_Aim of the task_
Reproduce the following entries verbatim, each one complete.

_Source material_
-- -- --
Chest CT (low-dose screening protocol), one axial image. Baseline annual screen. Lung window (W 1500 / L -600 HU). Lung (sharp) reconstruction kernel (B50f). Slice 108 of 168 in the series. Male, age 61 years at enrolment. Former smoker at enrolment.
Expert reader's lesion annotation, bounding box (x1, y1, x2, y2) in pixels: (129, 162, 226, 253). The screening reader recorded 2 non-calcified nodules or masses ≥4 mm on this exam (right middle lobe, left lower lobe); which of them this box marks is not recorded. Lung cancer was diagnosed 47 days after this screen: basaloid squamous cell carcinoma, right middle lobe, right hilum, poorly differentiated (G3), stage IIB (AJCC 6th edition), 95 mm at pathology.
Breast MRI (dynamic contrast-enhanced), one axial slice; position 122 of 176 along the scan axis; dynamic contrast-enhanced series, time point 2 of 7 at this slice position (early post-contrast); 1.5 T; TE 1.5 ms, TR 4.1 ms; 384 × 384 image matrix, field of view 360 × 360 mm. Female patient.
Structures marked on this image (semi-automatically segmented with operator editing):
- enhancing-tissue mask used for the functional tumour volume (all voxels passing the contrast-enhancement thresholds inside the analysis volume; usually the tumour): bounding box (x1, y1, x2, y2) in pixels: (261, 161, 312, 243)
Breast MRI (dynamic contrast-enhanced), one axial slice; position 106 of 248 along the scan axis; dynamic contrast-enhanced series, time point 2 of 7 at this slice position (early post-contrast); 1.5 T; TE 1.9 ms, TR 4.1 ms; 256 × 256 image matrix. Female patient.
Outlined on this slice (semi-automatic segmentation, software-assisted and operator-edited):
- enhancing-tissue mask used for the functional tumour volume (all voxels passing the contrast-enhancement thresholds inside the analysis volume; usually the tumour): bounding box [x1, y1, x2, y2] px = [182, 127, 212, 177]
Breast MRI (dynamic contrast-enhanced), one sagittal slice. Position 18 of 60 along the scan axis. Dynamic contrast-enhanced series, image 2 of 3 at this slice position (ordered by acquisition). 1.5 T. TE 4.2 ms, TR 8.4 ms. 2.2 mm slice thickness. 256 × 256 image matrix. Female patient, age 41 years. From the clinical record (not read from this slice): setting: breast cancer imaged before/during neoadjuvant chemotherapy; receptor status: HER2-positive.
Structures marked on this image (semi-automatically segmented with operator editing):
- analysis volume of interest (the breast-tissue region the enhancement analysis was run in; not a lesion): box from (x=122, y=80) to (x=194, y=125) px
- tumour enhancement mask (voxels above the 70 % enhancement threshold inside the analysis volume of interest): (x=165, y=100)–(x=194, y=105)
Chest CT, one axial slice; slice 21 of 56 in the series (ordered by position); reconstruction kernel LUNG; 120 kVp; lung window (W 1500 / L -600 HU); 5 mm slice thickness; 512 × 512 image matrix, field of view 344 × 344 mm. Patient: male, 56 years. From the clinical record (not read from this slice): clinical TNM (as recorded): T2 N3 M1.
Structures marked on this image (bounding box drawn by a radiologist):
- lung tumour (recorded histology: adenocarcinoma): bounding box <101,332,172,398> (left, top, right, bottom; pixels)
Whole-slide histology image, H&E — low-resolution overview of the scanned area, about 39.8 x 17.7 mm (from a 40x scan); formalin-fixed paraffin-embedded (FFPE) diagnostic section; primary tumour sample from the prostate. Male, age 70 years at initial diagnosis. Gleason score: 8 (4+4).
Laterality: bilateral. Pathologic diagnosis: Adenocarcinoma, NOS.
-- -- --
_Result_
Chest CT (low-dose screening protocol), one axial image. Baseline annual screen. Lung window (W 1500 / L -600 HU). Lung (sharp) reconstruction kernel (B50f). Slice 108 of 168 in the series. Male, age 61 years at enrolment. Former smoker at enrolment.
Expert reader's lesion annotation, bounding box (x1, y1, x2, y2) in pixels: (129, 162, 226, 253). The screening reader recorded 2 non-calcified nodules or masses ≥4 mm on this exam (right middle lobe, left lower lobe); which of them this box marks is not recorded. Lung cancer was diagnosed 47 days after this screen: basaloid squamous cell carcinoma, right middle lobe, right hilum, poorly differentiated (G3), stage IIB (AJCC 6th edition), 95 mm at pathology.
Breast MRI (dynamic contrast-enhanced), one axial slice; position 122 of 176 along the scan axis; dynamic contrast-enhanced series, time point 2 of 7 at this slice position (early post-contrast); 1.5 T; TE 1.5 ms, TR 4.1 ms; 384 × 384 image matrix, field of view 360 × 360 mm. Female patient.
Structures marked on this image (semi-automatically segmented with operator editing):
- enhancing-tissue mask used for the functional tumour volume (all voxels passing the contrast-enhancement thresholds inside the analysis volume; usually the tumour): bounding box (x1, y1, x2, y2) in pixels: (261, 161, 312, 243)
Breast MRI (dynamic contrast-enhanced), one axial slice; position 106 of 248 along the scan axis; dynamic contrast-enhanced series, time point 2 of 7 at this slice position (early post-contrast); 1.5 T; TE 1.9 ms, TR 4.1 ms; 256 × 256 image matrix. Female patient.
Outlined on this slice (semi-automatic segmentation, software-assisted and operator-edited):
- enhancing-tissue mask used for the functional tumour volume (all voxels passing the contrast-enhancement thresholds inside the analysis volume; usually the tumour): bounding box [x1, y1, x2, y2] px = [182, 127, 212, 177]
Breast MRI (dynamic contrast-enhanced), one sagittal slice. Position 18 of 60 along the scan axis. Dynamic contrast-enhanced series, image 2 of 3 at this slice position (ordered by acquisition). 1.5 T. TE 4.2 ms, TR 8.4 ms. 2.2 mm slice thickness. 256 × 256 image matrix. Female patient, age 41 years. From the clinical record (not read from this slice): setting: breast cancer imaged before/during neoadjuvant chemotherapy; receptor status: HER2-positive.
Structures marked on this image (semi-automatically segmented with operator editing):
- analysis volume of interest (the breast-tissue region the enhancement analysis was run in; not a lesion): box from (x=122, y=80) to (x=194, y=125) px
- tumour enhancement mask (voxels above the 70 % enhancement threshold inside the analysis volume of interest): (x=165, y=100)–(x=194, y=105)
Chest CT, one axial slice; slice 21 of 56 in the series (ordered by position); reconstruction kernel LUNG; 120 kVp; lung window (W 1500 / L -600 HU); 5 mm slice thickness; 512 × 512 image matrix, field of view 344 × 344 mm. Patient: male, 56 years. From the clinical record (not read from this slice): clinical TNM (as recorded): T2 N3 M1.
Structures marked on this image (bounding box drawn by a radiologist):
- lung tumour (recorded histology: adenocarcinoma): bounding box <101,332,172,398> (left, top, right, bottom; pixels)
Whole-slide histology image, H&E — low-resolution overview of the scanned area, about 39.8 x 17.7 mm (from a 40x scan); formalin-fixed paraffin-embedded (FFPE) diagnostic section; primary tumour sample from the prostate. Male, age 70 years at initial diagnosis. Gleason score: 8 (4+4).
Laterality: bilateral. Pathologic diagnosis: Adenocarcinoma, NOS.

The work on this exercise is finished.